Co-pyrolysis of Hami coal and mixed plastic: An interaction between primary volatiles study via in-situ Py-TOF-MS

Abstract

Online detection of pyrolysis volatiles is essential for exploring the mechanism of coal and plastics co-pyrolysis. In-situ pyrolysis time-of-flight mass spectrometry (Py-TOF-MS) equipped with double ionization sources, vacuum ultraviolet photoionization (VUVPI) and electron ionization (EI), was used to analyze the release of primary volatiles during the pyrolysis and co-pyrolysis of Hami coal (HM) with mixed plastic (PP/LDPE and PP/LDPE/PS, with ratios of 3:2 and 12:8:1, respectively). Meanwhile, the interaction mechanism was discussed at the molecular level. According to the thermogravimetric (TG) results and the total ion currents (TIC) of primary volatiles with temperature, the inclusion of plastic shortens the overall reaction time.
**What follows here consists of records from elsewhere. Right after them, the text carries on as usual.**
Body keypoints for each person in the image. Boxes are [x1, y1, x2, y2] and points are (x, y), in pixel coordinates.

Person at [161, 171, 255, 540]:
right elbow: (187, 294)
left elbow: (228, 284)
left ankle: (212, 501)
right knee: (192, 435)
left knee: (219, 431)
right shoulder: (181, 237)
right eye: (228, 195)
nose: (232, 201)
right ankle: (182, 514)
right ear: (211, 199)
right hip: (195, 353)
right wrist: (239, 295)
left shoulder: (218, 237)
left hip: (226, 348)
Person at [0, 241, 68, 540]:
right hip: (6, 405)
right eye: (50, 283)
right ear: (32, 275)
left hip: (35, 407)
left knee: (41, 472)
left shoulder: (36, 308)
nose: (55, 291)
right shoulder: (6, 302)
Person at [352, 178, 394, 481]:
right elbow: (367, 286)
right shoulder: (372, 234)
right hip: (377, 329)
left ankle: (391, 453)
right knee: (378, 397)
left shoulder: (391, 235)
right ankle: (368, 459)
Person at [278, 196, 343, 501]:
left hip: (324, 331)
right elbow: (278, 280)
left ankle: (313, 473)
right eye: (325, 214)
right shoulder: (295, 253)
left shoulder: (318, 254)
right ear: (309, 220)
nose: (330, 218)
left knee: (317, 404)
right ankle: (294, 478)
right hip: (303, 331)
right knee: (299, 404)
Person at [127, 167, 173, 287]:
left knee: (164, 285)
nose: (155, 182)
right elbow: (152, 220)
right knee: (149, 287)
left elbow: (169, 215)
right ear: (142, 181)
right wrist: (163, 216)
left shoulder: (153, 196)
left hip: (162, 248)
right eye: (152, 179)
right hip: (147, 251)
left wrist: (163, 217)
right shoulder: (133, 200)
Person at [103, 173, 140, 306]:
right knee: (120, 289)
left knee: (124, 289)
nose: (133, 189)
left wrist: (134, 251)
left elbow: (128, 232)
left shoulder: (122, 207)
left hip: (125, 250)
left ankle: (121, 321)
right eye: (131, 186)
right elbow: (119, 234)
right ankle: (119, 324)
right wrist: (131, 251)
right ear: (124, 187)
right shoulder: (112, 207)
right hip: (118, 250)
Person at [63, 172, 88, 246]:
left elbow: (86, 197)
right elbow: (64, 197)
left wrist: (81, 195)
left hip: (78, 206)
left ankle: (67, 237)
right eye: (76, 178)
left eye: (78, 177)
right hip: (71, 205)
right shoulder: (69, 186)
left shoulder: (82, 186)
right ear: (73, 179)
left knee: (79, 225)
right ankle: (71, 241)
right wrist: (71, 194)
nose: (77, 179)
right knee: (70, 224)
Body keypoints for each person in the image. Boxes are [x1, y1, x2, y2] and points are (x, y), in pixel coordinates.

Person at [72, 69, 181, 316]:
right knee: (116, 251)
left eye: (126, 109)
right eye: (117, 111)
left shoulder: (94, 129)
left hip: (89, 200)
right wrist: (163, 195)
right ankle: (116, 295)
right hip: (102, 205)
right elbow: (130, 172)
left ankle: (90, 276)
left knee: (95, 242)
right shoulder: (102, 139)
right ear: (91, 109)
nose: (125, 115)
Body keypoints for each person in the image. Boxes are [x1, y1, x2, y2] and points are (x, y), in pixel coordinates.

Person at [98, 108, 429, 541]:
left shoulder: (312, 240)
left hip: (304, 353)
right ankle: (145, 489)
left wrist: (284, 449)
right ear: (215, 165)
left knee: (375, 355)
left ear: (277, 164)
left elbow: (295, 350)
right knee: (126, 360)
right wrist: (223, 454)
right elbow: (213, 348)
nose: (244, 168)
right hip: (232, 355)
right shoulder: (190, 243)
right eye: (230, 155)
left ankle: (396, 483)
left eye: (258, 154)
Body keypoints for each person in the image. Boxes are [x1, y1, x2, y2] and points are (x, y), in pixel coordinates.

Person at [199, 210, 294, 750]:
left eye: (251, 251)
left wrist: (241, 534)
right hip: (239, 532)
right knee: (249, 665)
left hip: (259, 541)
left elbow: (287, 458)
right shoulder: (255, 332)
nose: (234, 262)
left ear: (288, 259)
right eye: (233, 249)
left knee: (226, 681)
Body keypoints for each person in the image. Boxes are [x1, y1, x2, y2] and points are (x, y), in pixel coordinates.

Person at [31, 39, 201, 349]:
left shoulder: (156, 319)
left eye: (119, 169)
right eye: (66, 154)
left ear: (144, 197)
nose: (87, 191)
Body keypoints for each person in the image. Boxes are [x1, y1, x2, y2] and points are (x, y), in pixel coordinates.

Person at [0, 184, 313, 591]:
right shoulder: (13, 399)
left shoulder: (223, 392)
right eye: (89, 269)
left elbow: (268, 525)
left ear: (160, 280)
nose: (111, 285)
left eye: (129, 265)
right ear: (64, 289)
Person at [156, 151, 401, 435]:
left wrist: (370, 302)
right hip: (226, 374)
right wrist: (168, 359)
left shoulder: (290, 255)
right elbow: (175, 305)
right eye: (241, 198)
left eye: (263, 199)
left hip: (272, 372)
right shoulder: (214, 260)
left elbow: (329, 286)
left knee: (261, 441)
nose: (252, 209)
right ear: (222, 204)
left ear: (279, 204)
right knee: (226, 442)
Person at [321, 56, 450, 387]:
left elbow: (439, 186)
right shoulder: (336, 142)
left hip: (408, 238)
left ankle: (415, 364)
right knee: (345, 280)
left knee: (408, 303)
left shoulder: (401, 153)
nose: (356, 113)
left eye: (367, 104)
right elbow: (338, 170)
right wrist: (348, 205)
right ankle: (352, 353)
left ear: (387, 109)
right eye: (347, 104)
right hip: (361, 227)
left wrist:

In-situ Py-TOF-MS results indicate that the volatiles produced from HM pyrolysis at lower temperatures induce the decomposition of PP and promote further dehydrogenation of long-chain C–C. Besides, the addition of PP visibly facilitates the transportation of hydrogen, which reacts with phenoxy from HM pyrolysis to produce diphenol. The further addition of LDPE after PP enhances the inhibitory effect of molten plastic on HM pyrolysis, resulting in a decrease in the content of diphenol, such as benzenediol (from 1.34% to 0.71%), methyl-benzenediol (from 1.12% to 0.68%) and dimethyl benzenediol/ethyl benzenediol (from 0.68% to 0.50%). The co-pyrolysis of HM with PP/LDPE/PS generates more aromatic products compared to that of theoretical value, such as styrene (from 0.29% to 3.16%), 1-ethenyl-3-methyl benzene (from 0.07% to 0.31%) and 1-butene-2,4-diphenyl (from 0.19% to 0.65%). This indicates that co-pyrolysis strengthens the breakage of Car-Cβ bond in the PS backbone. The addition of PS to the mixture plastic also promotes intramolecular and intermolecular hydrogen transfer in the system. For the evolution of inorganic gases, the addition of mixed plastics promotes the decomposition of aliphatic and aromatic carboxylic acids in coal at lower temperatures, resulting in a decrease in CO2.